If the offset to write doesn’t indicate that we’ve written the whole thing, we’ll submit it to the ring and keep going until we either fill the entire ring or run out of buffers to work with. The next step is to submit the work and wait for it to complete, then run through the results, check for errors, and update the offset that we wrote for the relevant buffer.
Then, we scan the buffers array again to find either partial writes that we have to complete (we didn’t write the whole buffer) or buffers that we didn’t write at all because we filled the ring. In either case, we submit the new batch of work to the ring and repeat until we run out of work.
This code assumes that we cannot have a non-error state where we write 0 bytes to the file and treats that as an error. We also assume that an error in writing to the disk is fatal, and the higher-level code will discard the entire IO_Uring if that happens.
The Windows version, by the way, is somewhat simpler. Windows explicitly limits the size of the buffer you can pass to the write() call (and its IO Ring equivalent). It also ensures that it will write the whole thing, so partial writes are not an issue there.
It is interesting to note that the code above will effectively stripe writes if you send very large buffers.

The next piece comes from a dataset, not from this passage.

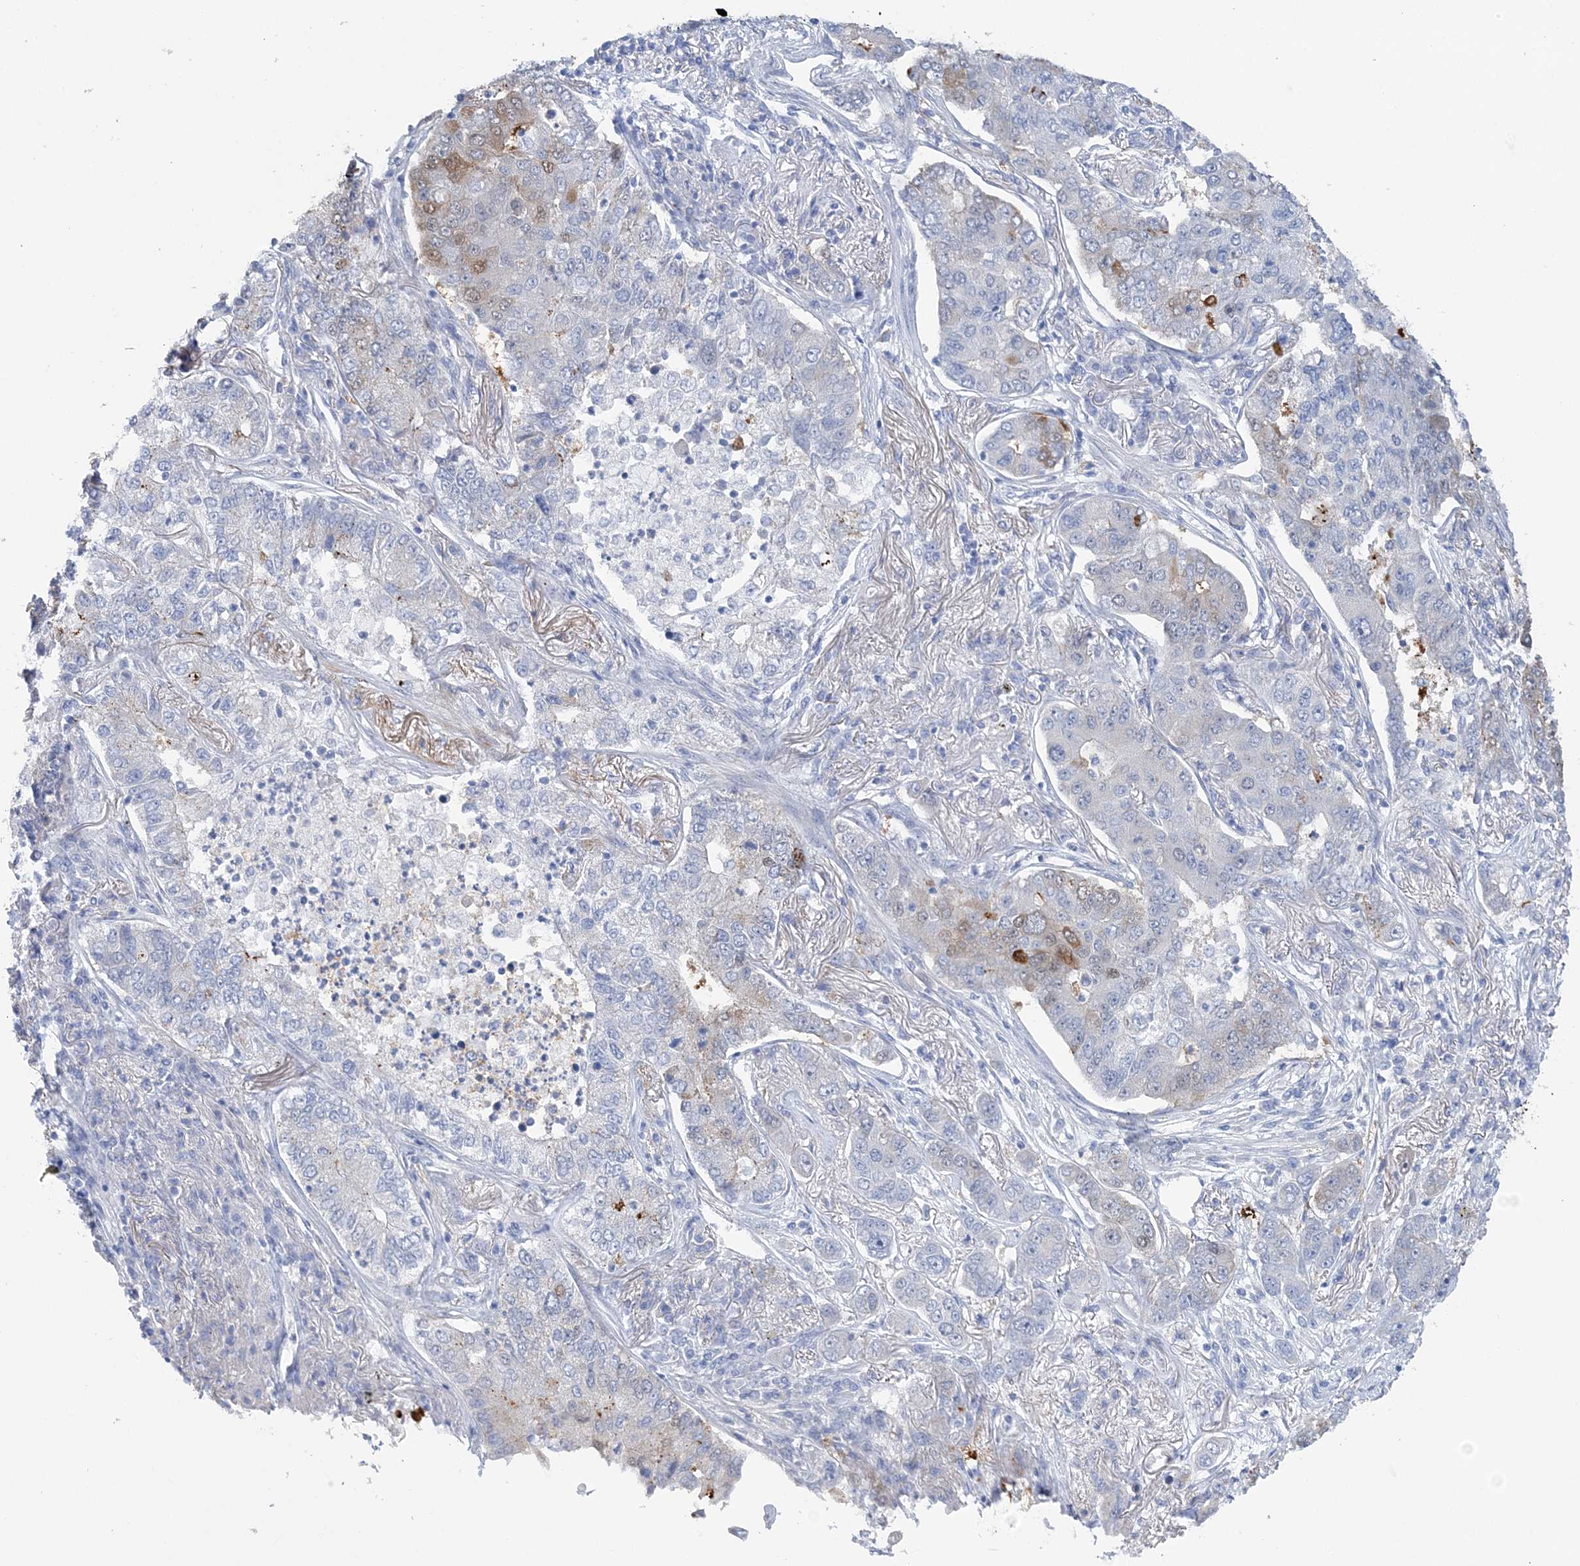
{"staining": {"intensity": "weak", "quantity": "<25%", "location": "cytoplasmic/membranous,nuclear"}, "tissue": "lung cancer", "cell_type": "Tumor cells", "image_type": "cancer", "snomed": [{"axis": "morphology", "description": "Adenocarcinoma, NOS"}, {"axis": "topography", "description": "Lung"}], "caption": "Tumor cells are negative for brown protein staining in lung cancer.", "gene": "HMGCS1", "patient": {"sex": "male", "age": 49}}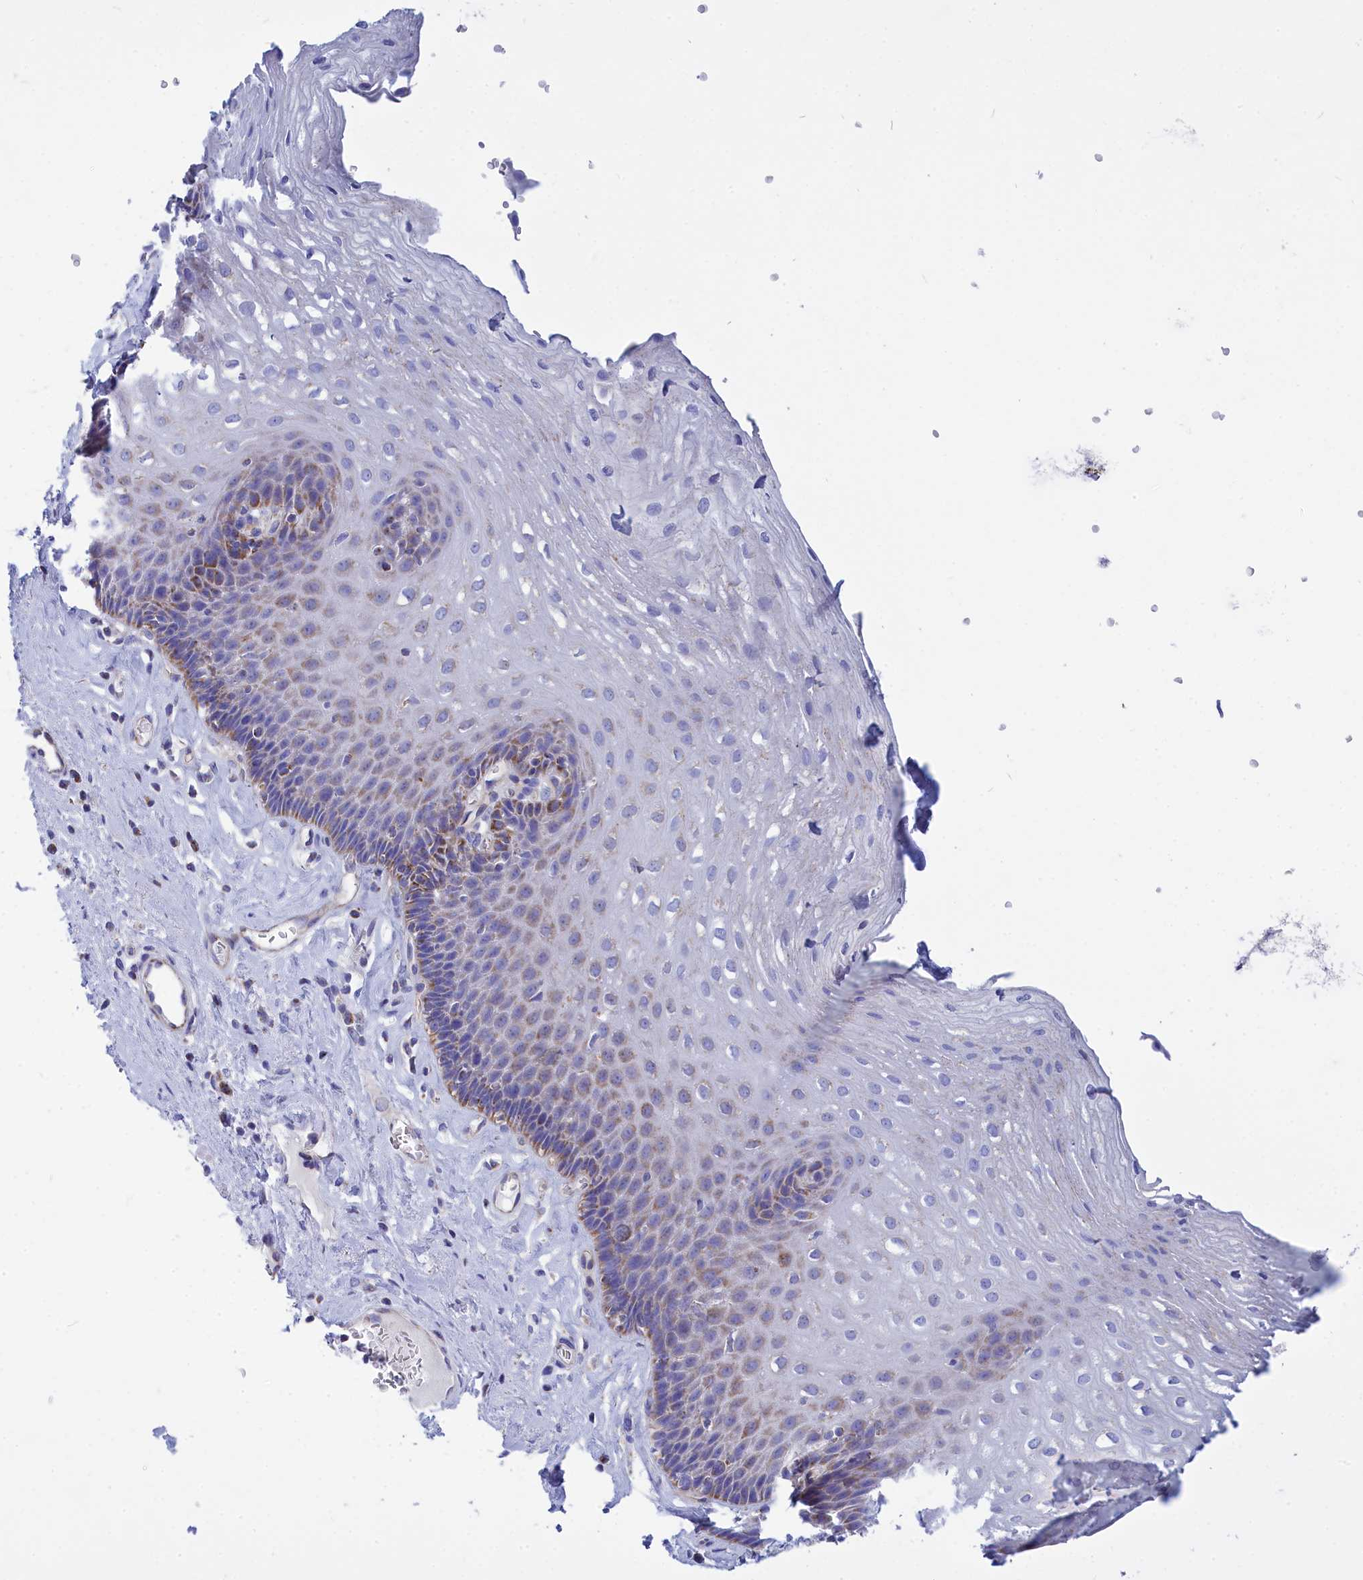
{"staining": {"intensity": "moderate", "quantity": "25%-75%", "location": "cytoplasmic/membranous"}, "tissue": "esophagus", "cell_type": "Squamous epithelial cells", "image_type": "normal", "snomed": [{"axis": "morphology", "description": "Normal tissue, NOS"}, {"axis": "topography", "description": "Esophagus"}], "caption": "A photomicrograph of esophagus stained for a protein demonstrates moderate cytoplasmic/membranous brown staining in squamous epithelial cells. (Brightfield microscopy of DAB IHC at high magnification).", "gene": "CCRL2", "patient": {"sex": "female", "age": 66}}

Let’s assume that we send it two 4 GB buffers, like so:
Offset | Size | |
Buffer 1 | 1 GB | 4 GB |
Buffer 2 | 10 GB | 6 GB |
The patterns of writes that will actually be executed are:
- 1GB .. 3 GB, 10 GB .. 12 GB
- 3 GB .. 5 GB, 12 GB .. 14 GB
- 14 GB .. 16 GB
I can “fix” that by never issuing writes that are larger than 2 GB and issuing separate writes for each 2 GB range, but that leads to other complexities (e.g., tracking state if I split a write and hit the full ring status, etc.). At those sizes, it doesn’t actually matter in terms of efficiency or performance.
Partial writes are almost always a sign of either very large writes that were broken up or some underlying issue that is already problematic, so I don’t care that much about that scenario in general. For the vast majority of cases, this will always issue exactly one write for each buffer.
What is really interesting from my point of view, however, is how even a pretty self-contained feature can get pretty complex internally. On the other hand, this behavior allows me to push a whole bunch of work directly to the OS and have it send all of that to the disk as fast as possible.
In our scenarios, under load, we may call that with thousands to tens of thousands of pages (each 8 KB in size) spread all over the file. The buffers are actually sorted, so ideally, the kernel will be able to take advantage of that, but even if not, just reducing the number of syscalls will result in performance savings.